== Prompt ==
Print every line below exactly. Skip the pictures.

== Supplied data ==
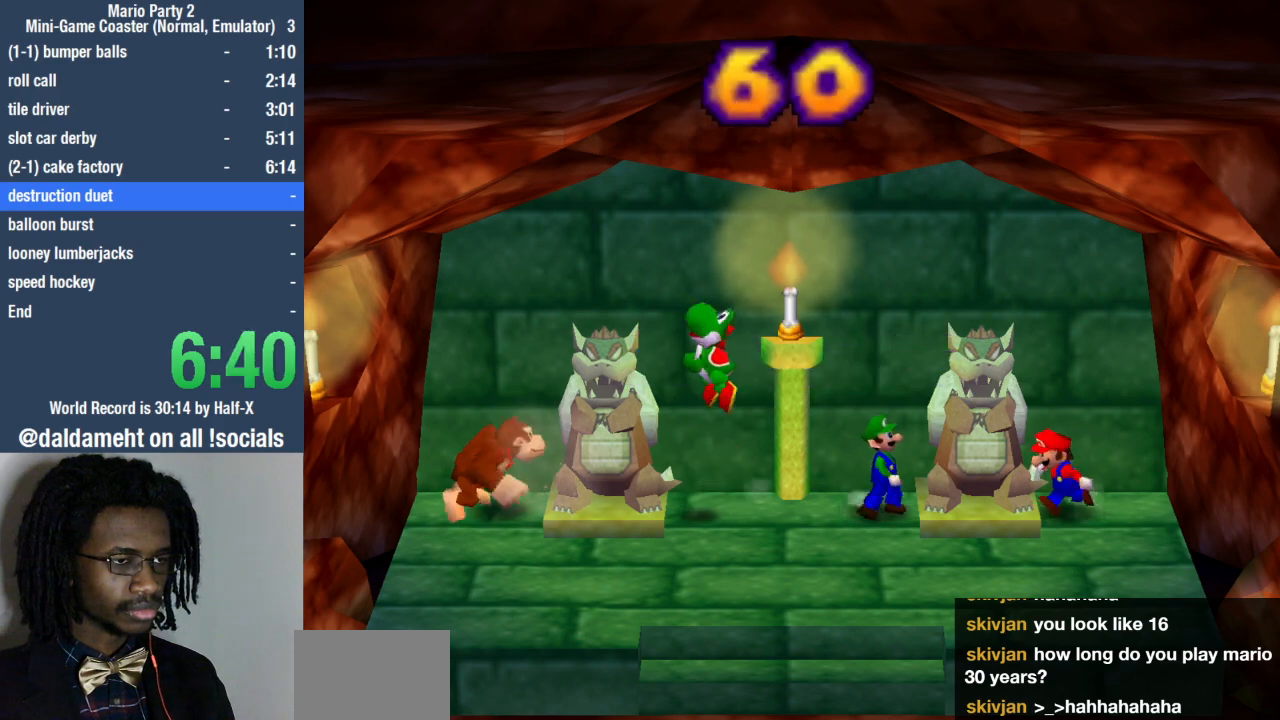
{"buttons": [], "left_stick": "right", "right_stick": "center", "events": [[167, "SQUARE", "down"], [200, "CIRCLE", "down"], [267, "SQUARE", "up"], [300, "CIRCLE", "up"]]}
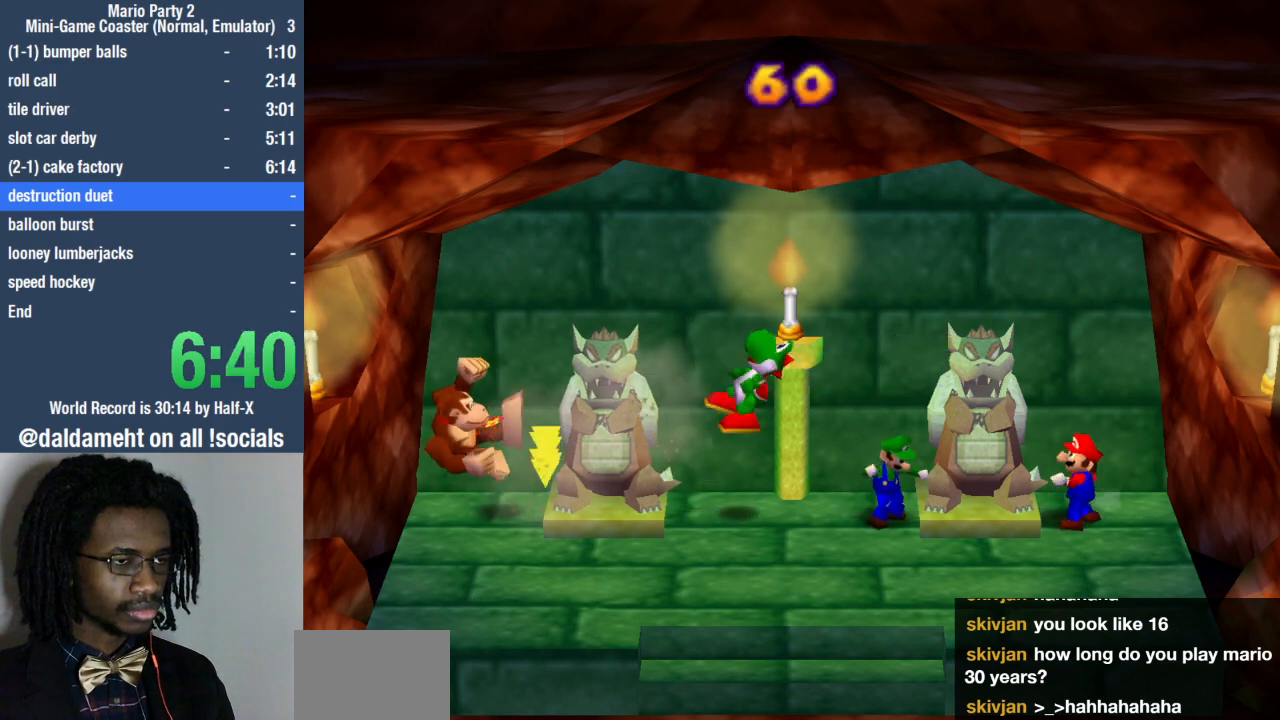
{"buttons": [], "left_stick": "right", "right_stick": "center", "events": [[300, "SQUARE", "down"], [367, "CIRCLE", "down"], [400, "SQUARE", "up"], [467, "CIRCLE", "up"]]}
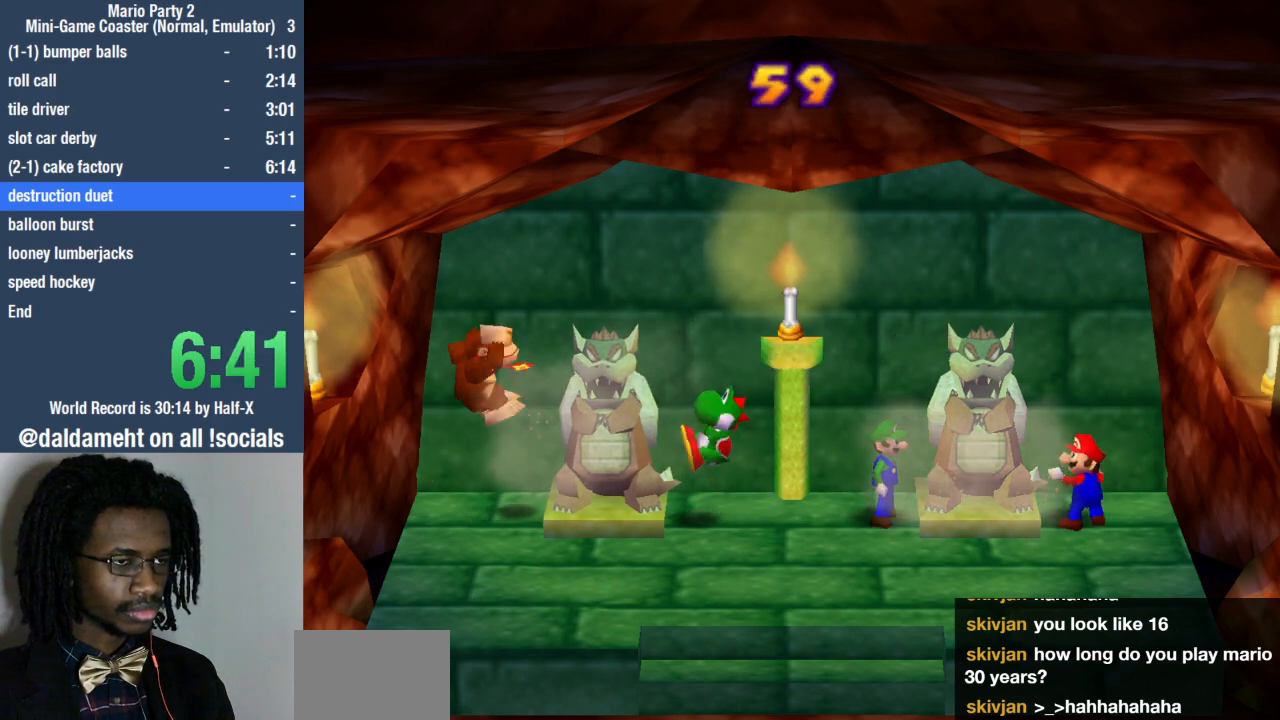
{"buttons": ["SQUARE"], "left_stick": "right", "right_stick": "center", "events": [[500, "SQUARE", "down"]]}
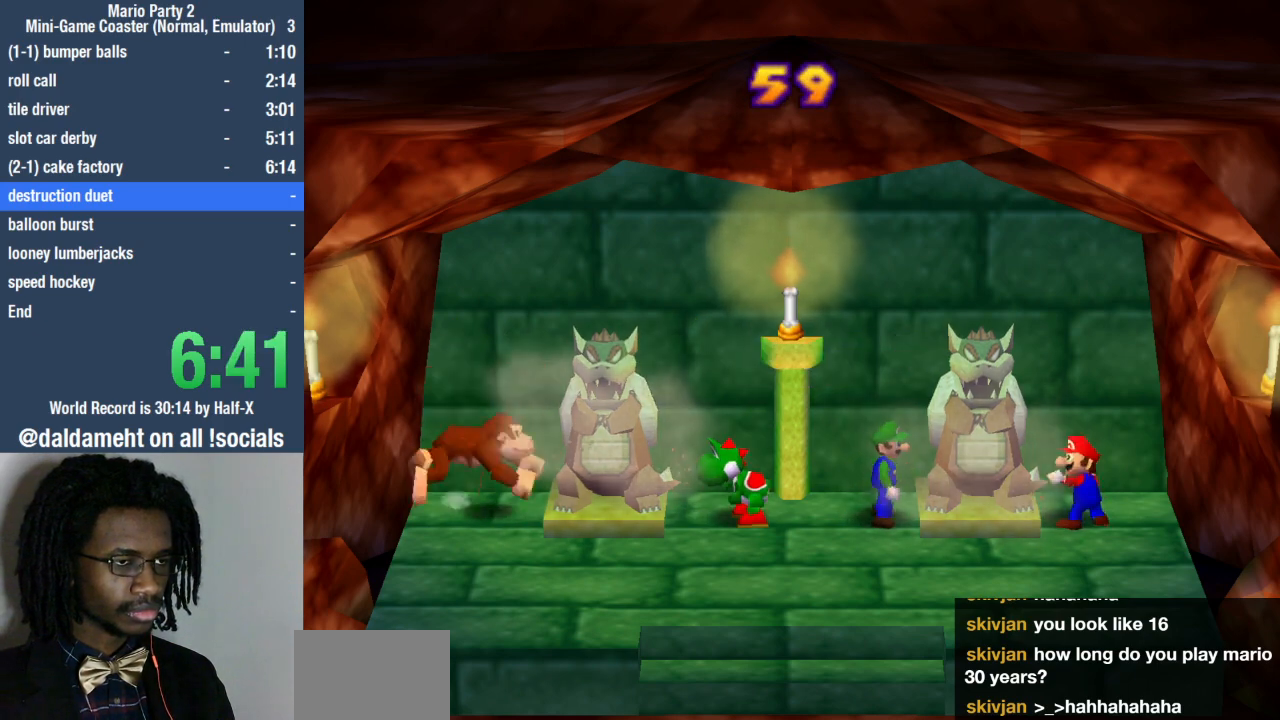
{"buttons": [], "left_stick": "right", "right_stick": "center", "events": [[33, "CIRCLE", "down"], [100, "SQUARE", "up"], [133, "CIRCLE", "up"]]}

== Solution ==
{"buttons": [], "left_stick": "right", "right_stick": "center", "events": [[167, "SQUARE", "down"], [200, "CIRCLE", "down"], [267, "SQUARE", "up"], [300, "CIRCLE", "up"]]}
{"buttons": [], "left_stick": "right", "right_stick": "center", "events": [[300, "SQUARE", "down"], [367, "CIRCLE", "down"], [400, "SQUARE", "up"], [467, "CIRCLE", "up"]]}
{"buttons": ["SQUARE"], "left_stick": "right", "right_stick": "center", "events": [[500, "SQUARE", "down"]]}
{"buttons": [], "left_stick": "right", "right_stick": "center", "events": [[33, "CIRCLE", "down"], [100, "SQUARE", "up"], [133, "CIRCLE", "up"]]}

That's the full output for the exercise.